The Chinese Communist Party was founded in 1921, and for the first decade it was dominated by Soviet doctrines of urban revolution.  Mao Zedong 毛澤東 was something of an odd duck; he went off to rural Hunan, developed a theory of rural revolution, and set up a rural soviet.  After the KMT purge, more and more communist leaders found the cities too hot to survive and were forced to flee to rural areas, such as Mao’s soviet.  After an internal power struggle, Mao emerged as the CCP chairman during the Long March in 1934, a position which was unchallenged for the rest of his life.  However, the KMT waged a series of “extermination campaigns” on the CCP through the mid-1930s.  Mao managed to establish a base at Yan’an in rural northern China, but he was under constant pressure.  It was the Japanese who relieved this pressure.
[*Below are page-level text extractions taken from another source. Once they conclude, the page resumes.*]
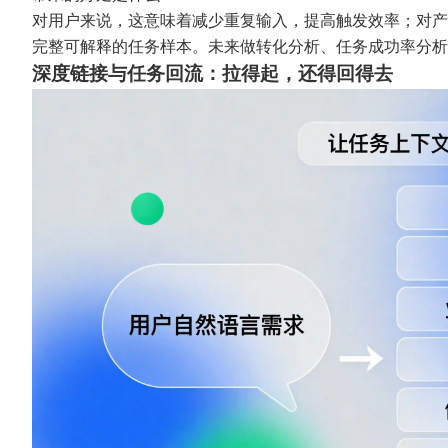
对用户来说，这意味着减少重复输入，提高触发效率；对产
完整可解释的任务样本。未来做转化分析、任务成功率分析
深度链接与任务回流：拉得起，还得回得去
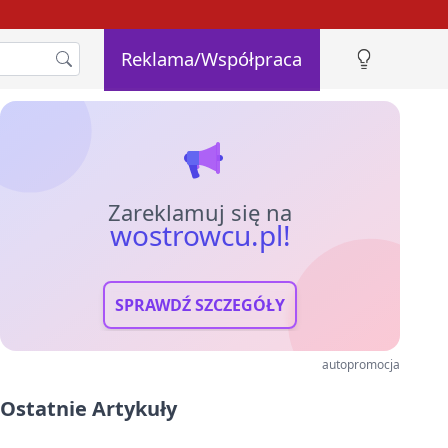
Reklama/Współpraca
Zareklamuj się na
wostrowcu.pl!
SPRAWDŹ SZCZEGÓŁY
autopromocja
Ostatnie Artykuły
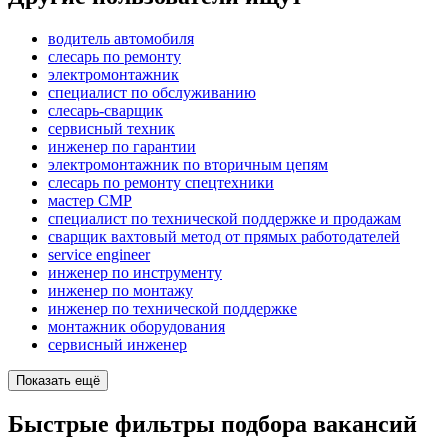
водитель автомобиля
слесарь по ремонту
электромонтажник
специалист по обслуживанию
слесарь-сварщик
сервисный техник
инженер по гарантии
электромонтажник по вторичным цепям
слесарь по ремонту спецтехники
мастер СМР
специалист по технической поддержке и продажам
сварщик вахтовый метод от прямых работодателей
service engineer
инженер по инструменту
инженер по монтажу
инженер по технической поддержке
монтажник оборудования
сервисный инженер
Показать ещё
Быстрые фильтры подбора вакансий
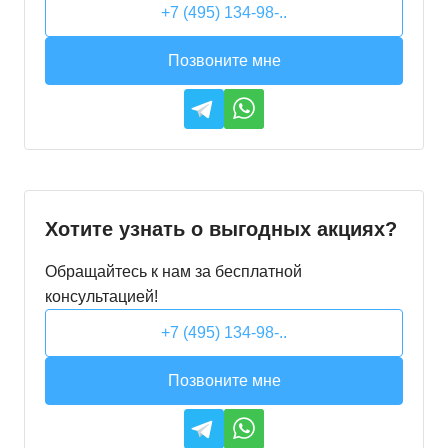
+7 (495) 134-98-..
Позвоните мне
Хотите узнать о выгодных акциях?
Обращайтесь к нам за бесплатной
консультацией!
+7 (495) 134-98-..
Позвоните мне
The Japanese occupied Manchuria in 1931, and in 1937 they invaded China proper.  CKS insisted that he would deal with the communists first, saying that the communists were a disease of the bones, while the Japanese were only a disease of the skin.  However, many nationalists within the KMT did not agree.  In 1937, CKS was kidnapped by one of his own generals and forced to agree to cooperate with the CCP to fight the Japanese.  In ROC historiography, this was a disastrous turning point.  The Japanese invasion marked the end of the ROC’s Golden Decade, and the CCP was allowed breathing space to consolidate its position.  If not for the Japanese invasion, many ROC loyalists believe the ROC would still govern all of China.

From 1937 to 1945, the CCP slowly expanded its power and built its army.  Meanwhile, the KMT, which on paper had an overwhelming military advantage, was rendered impotent by internal divisions and rampant corruption.  After the Japanese surrender, the two sides faced off for a final showdown.  Against most observers expectations, the CCP armies routed the KMT armies in battle after battle.  Between 1946 and 1950, the CCP went from a few small strongholds to total control of China.  The KMT armies beat a retreat, and many of them ended up in Taiwan, where they believed they would make their final stand.  However, in 1950 Kim Il-sung invaded South Korea, Truman pronounced a new doctrine based on containing communism, and the USA put a fleet in the Taiwan Strait, eliminating the possibility of a PRC invasion.